The campaign hit the headlines last year after the tragic death of motorcycling medic Dr John Hinds, one of the flying doctors who provided emergency trauma care at road racing.
Now his dream is one step closer to reality as the charity behind the service has announced the identity of its aircraft supplier - Babcock Mission Critical Services Onshore.
Air Ambulance Northern Ireland (AANI) also revealed it will have two helicopters, meaning the service will be on duty 365 days a year.
Babcock will also provide aviation training and the pilots for both helicopters.
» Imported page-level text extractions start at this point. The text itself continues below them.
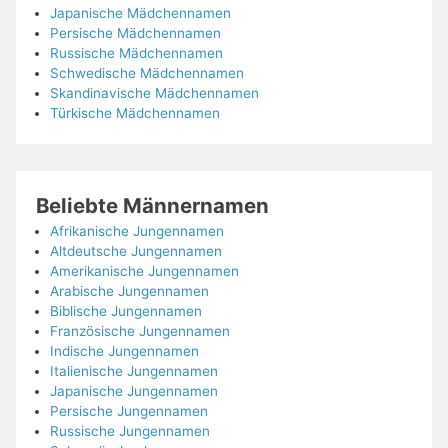
Japanische Mädchennamen
Persische Mädchennamen
Russische Mädchennamen
Schwedische Mädchennamen
Skandinavische Mädchennamen
Türkische Mädchennamen
Beliebte Männernamen
Afrikanische Jungennamen
Altdeutsche Jungennamen
Amerikanische Jungennamen
Arabische Jungennamen
Biblische Jungennamen
Französische Jungennamen
Indische Jungennamen
Italienische Jungennamen
Japanische Jungennamen
Persische Jungennamen
Russische Jungennamen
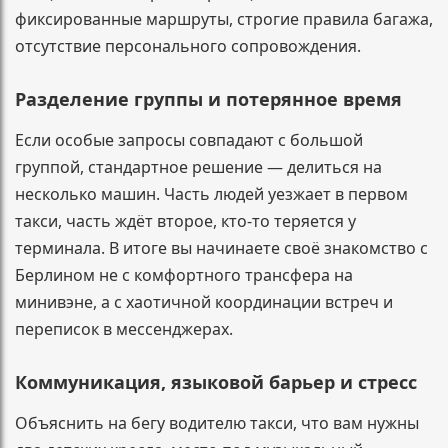
фиксированные маршруты, строгие правила багажа,
отсутствие персонального сопровождения.
Разделение группы и потерянное время
Если особые запросы совпадают с большой
группой, стандартное решение — делиться на
несколько машин. Часть людей уезжает в первом
такси, часть ждёт второе, кто-то теряется у
терминала. В итоге вы начинаете своё знакомство с
Берлином не с комфортного трансфера на
минивэне, а с хаотичной координации встреч и
переписок в мессенджерах.
Коммуникация, языковой барьер и стресс
Объяснить на бегу водителю такси, что вам нужны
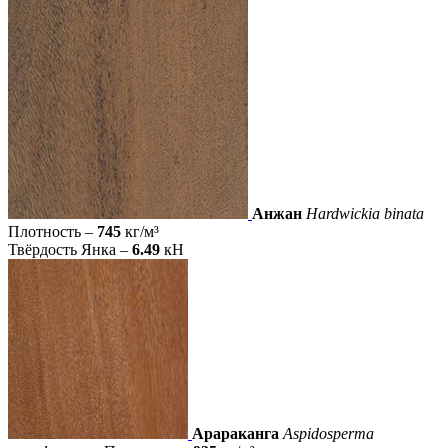
Анжан
Hardwickia binata
Плотность –
745
кг/м³
Твёрдость Янка –
6.49
кН
Арараканга
Aspidosperma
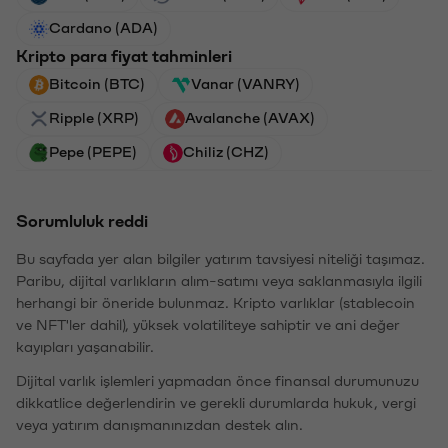
Cardano (ADA)
Kripto para fiyat tahminleri
Bitcoin (BTC)
Vanar (VANRY)
Ripple (XRP)
Avalanche (AVAX)
Pepe (PEPE)
Chiliz (CHZ)
Sorumluluk reddi
Bu sayfada yer alan bilgiler yatırım tavsiyesi niteliği taşımaz.
Paribu, dijital varlıkların alım-satımı veya saklanmasıyla ilgili
herhangi bir öneride bulunmaz. Kripto varlıklar (stablecoin
ve NFT'ler dahil), yüksek volatiliteye sahiptir ve ani değer
kayıpları yaşanabilir.
Dijital varlık işlemleri yapmadan önce finansal durumunuzu
dikkatlice değerlendirin ve gerekli durumlarda hukuk, vergi
veya yatırım danışmanınızdan destek alın.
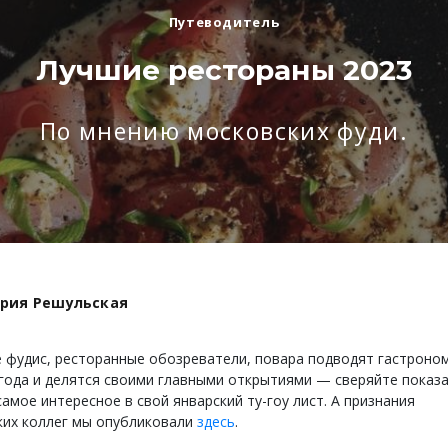
Путеводитель
Лучшие рестораны 2023
По мнению московских фуди.
рия Решульская
 фудис, ресторанные обозреватели, повара подводят гастроно
 года и делятся своими главными открытиями — сверяйте показа
амое интересное в свой январский ту-гоу лист. А признания
ких коллег мы опубликовали
здесь
.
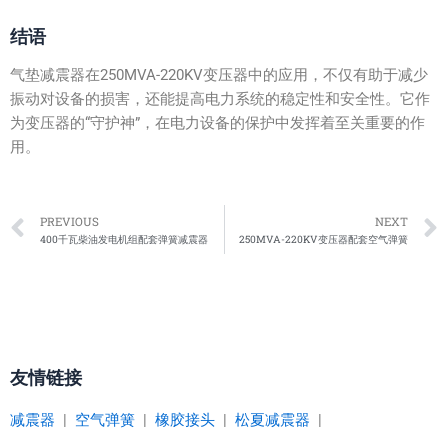
结语
气垫减震器在250MVA-220KV变压器中的应用，不仅有助于减少
振动对设备的损害，还能提高电力系统的稳定性和安全性。它作
为变压器的“守护神”，在电力设备的保护中发挥着至关重要的作
用。
Prev
PREVIOUS
NEXT
400千瓦柴油发电机组配套弹簧减震器
250MVA-220KV变压器配套空气弹簧
友情链接
减震器
|
空气弹簧
|
橡胶接头
|
松夏减震器
|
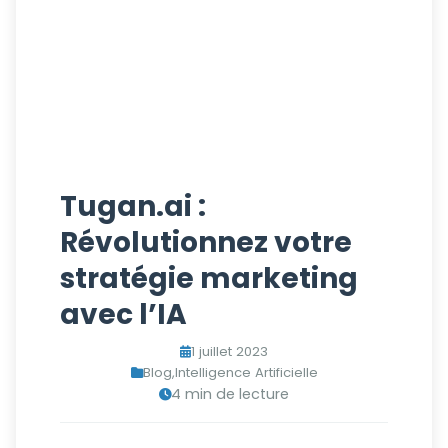
Tugan.ai :
Révolutionnez votre
stratégie marketing
avec l’IA
1 juillet 2023
Blog
,
Intelligence Artificielle
4 min de lecture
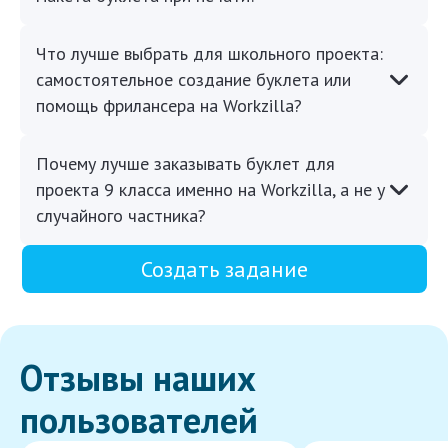
Что лучше выбрать для школьного проекта:
самостоятельное создание буклета или
помощь фрилансера на Workzilla?
Почему лучше заказывать буклет для
проекта 9 класса именно на Workzilla, а не у
случайного частника?
Создать задание
Отзывы наших
пользователей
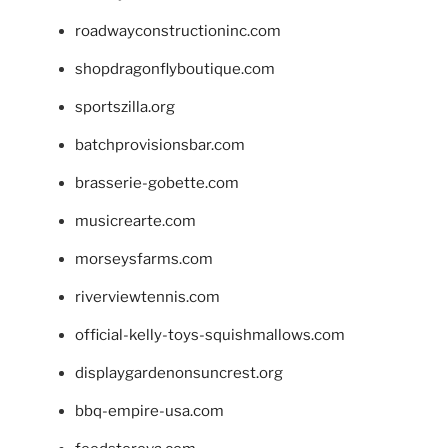
roadwayconstructioninc.com
shopdragonflyboutique.com
sportszilla.org
batchprovisionsbar.com
brasserie-gobette.com
musicrearte.com
morseysfarms.com
riverviewtennis.com
official-kelly-toys-squishmallows.com
displaygardenonsuncrest.org
bbq-empire-usa.com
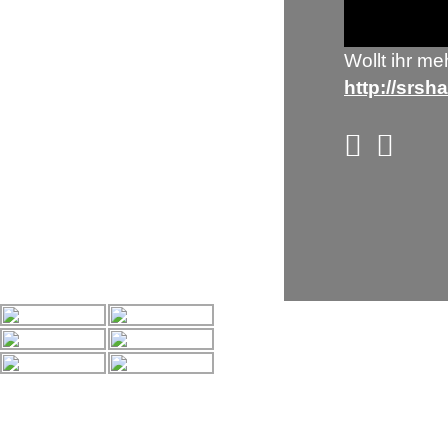
im Park 2026 angekündigt
6. Juni
2025
Die From Zero World Tour wird
2026 fortgesetzt
31. Mai 2025
Wollt ihr me
From Zero World Tour 2025
http://srsha
angekündigt
14. November 2024
Neues Linkin Park Album FROM
ZERO – Single Online – Tour
angekündigt
5. September 2024
Be Part Of Something – 05.
September – Update
29. August
2024
GALLERIE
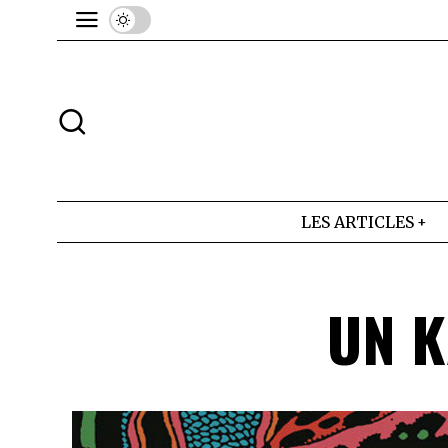
LES ARTICLES
UN K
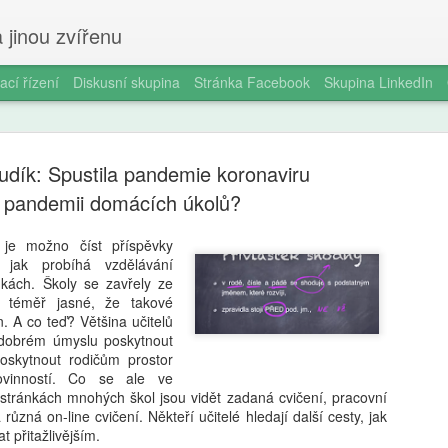
 jinou zvířenu
ací řízení
Diskusní skupina
Stránka Facebook
Skupina LinkedIn
udík: Spustila pandemie koronaviru
pandemii domácích úkolů?
je možno číst příspěvky
jak probíhá vzdělávání
Smartphon
AUG
kách. Školy se zavřely ze
5
čtrnáctilet
téměř jasné, že takové
. A co teď? Většina učitelů
longitudin
 dobrém úmyslu poskytnout
oskytnout rodičům prostor
V éře všudypřítomné digitál
ovinností. Co se ale ve
pořízení prvního chytrého 
 stránkách mnohých škol jsou vidět zadaná cvičení, pracovní
milníků v životě dospívajíc
 různá on-line cvičení. Někteří učitelé hledají další cesty, jak
a odborníky na duševní zdr
t přitažlivějším.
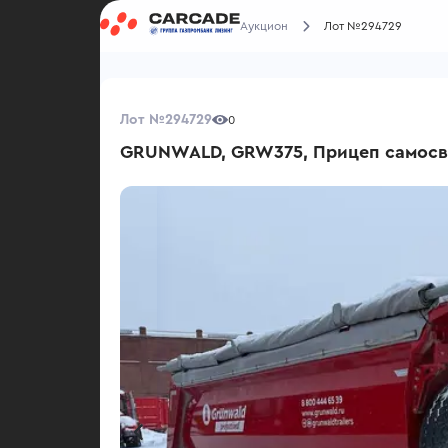
Аукцион
Лот №294729
Лот №294729
0
GRUNWALD, GRW375, Прицеп самосв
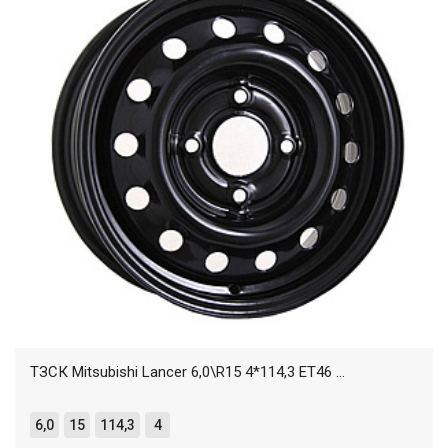
ТЗСК Mitsubishi Lancer 6,0\R15 4*114,3 ET46 ...
6,0
15
114,3
4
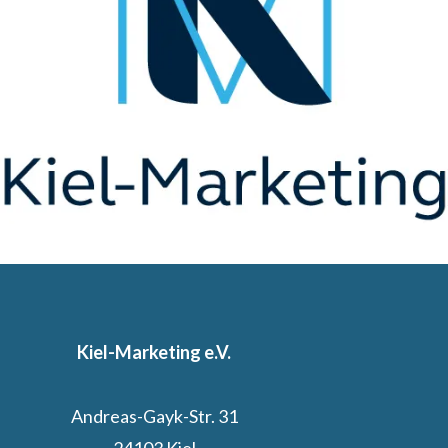
Kiel-Marketing e.V.
Andreas-Gayk-Str. 31
24103 Kiel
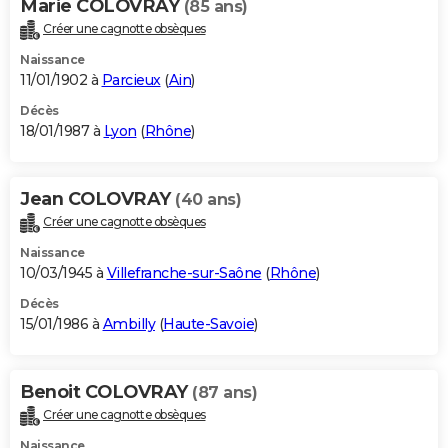
Marie COLOVRAY
(85 ans)
Créer une cagnotte obsèques
Naissance
11/01/1902 à
Parcieux
(
Ain
)
Décès
18/01/1987 à
Lyon
(
Rhône
)
Jean COLOVRAY
(40 ans)
Créer une cagnotte obsèques
Naissance
10/03/1945 à
Villefranche-sur-Saône
(
Rhône
)
Décès
15/01/1986 à
Ambilly
(
Haute-Savoie
)
Benoit COLOVRAY
(87 ans)
Créer une cagnotte obsèques
Naissance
It has decades of experience in providing Helicopter Emergency Medical Services (HEMS) across the UK and currently operates from more than 20 UK bases, responding to hundreds of emergency calls every week.
It is hoped the introduction of the air ambulance will slash the length of time it takes for critically ill patients to be transported to hospital for life-saving treatment.
It will also mean highly skilled doctors will be on the scene of medical emergencies much quicker, particularly in rural parts of Northern Ireland, where it can be almost impossible to meet the 'golden hour' target. This is the first hour after a traumatic injury, when emergency treatment is likely to be most successful.
Dr John Hinds was a 35-year-old consultant anaesthetist at Craigavon Area Hospital when he died after an accident while providing medical cover at a Skerries 100 practice session in July last year. He was a leading light in the field of trauma medicine. Dr Hinds worked voluntarily as a road racing medic for the Motorcycle Union of Ireland (MCUI), providing rapid response medical aid at road race meetings across Ireland, and saved many lives.
He was also a leading voice in the campaign for an air ambulance service in Northern Ireland before his life was tragically cut short.
The aircraft will be based at Belfast International Airport, Co Antrim, where they will be within a 25-minute flight time of any part of Northern Ireland.
When he announced the introduction of the service, the former health minister, Simon Hamilton, said the service will initially respond to trauma calls. However, it will expand to help patients suffering from life-threatening health conditions, such as stroke and heart attacks.
AANI trustee Ray Foran said he is delighted that they have been able to select a company to help provide the service.
"After a Europe-wide tender process we are pleased to announce Babcock as our HEMS provider," he said.
"The contract will initially run for three years with a possible extension for a further two years."
Tim Shattock, managing director of Babcock, said: "I am extremely pleased AANI has selected Babcock to help them bring this vital new life-saving service to the people of Northern Ireland. I'm looking forward to working with AANI and their stakeholders as we prepare to get operations under way."
AANI chairman Ian Crowe said: "Having two air ambulances permanently based in Northern Ireland will significantly reduce maintenance downtime.
"Having one helicopter on duty every day will ensure Air Ambulance Northern Ireland is there for those who need it."